Le débat s'est poursuivi hier à la Commission de la culture. Certains estiment qu'une loi restrictive vaudrait au Québec des représailles de la part des «majors» américains.

Ceux-ci pourraient cesser de distribuer leur film au Québec, et même cesser de tourner dans la province, nous privant ainsi d'importantes retombées économiques.

«Ceux qui ont le moins à perdre, ce sont les majors américains, a affirmé le président d'Alliance Vivafilm, Patrick Roy. On ne représente que 0,6 % de leur marché. C'est une goutte d'eau dans l'océan pour eux», dit-il.

Même son de cloche du côté du Bureau du cinéma et de la télévision du Québec. «C'est clair qu'ils vont nous bouder. Les Américains réagissent très mal à toute mesure protectionniste», pense le commissaire Hans Fraikin, qui a travaillé pendant 10 ans pour la 20th Century Fox.

D'autres s'inscrivent en faux contre ces scénarios catastrophe. «Je ne veux pas tomber dans la démagogie et dire que les Américains vont faire un boycott. Moi je n'y crois pas», indique le président de l'Association des propriétaires de cinémas et de ciné-parcs du Québec, Marcel Venne.
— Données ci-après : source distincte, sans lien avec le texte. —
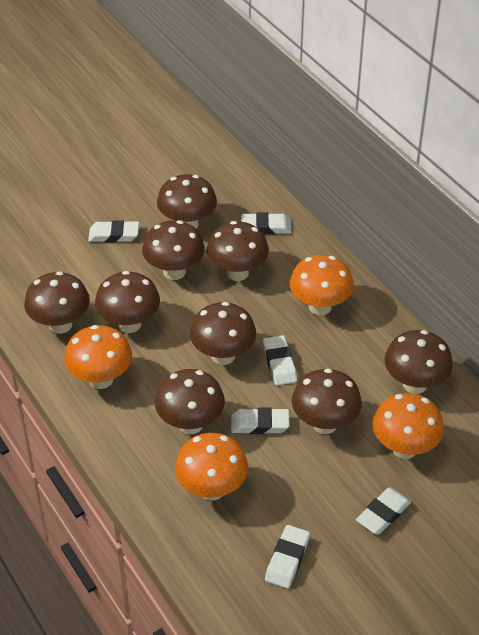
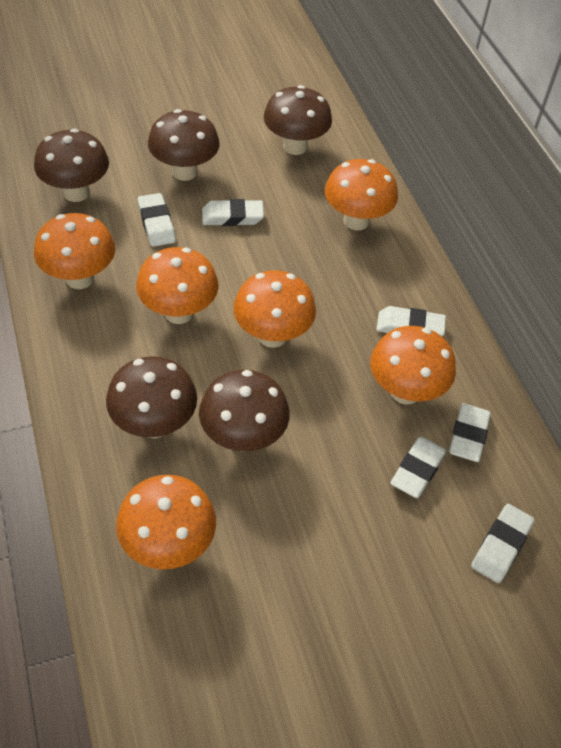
brown mushroom: 9 -> 5
orange mushroom: 4 -> 6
Les majors refusent de s'avancer

Représentant les grands studios américains, Jacques Laurent, de l'Association canadienne des distributeurs de films, n'avait pas de réponse à donner aux parlementaires hier. Il a plutôt laissé planer le doute.

«Mes clients sont des concurrents. Ils pratiquent le chacun pour soi devant une loi ou une situation particulière. Si les lois sont trop prohibitives ou trop onéreuses, chacun tire ses conclusions», dit-il.

«Je ne comprends pas pourquoi une compagnie s'empêcherait de faire des affaires», conclut le député de Berthier, François Benjamin.

La Commission de la culture doit produire son rapport d'ici la mi-octobre.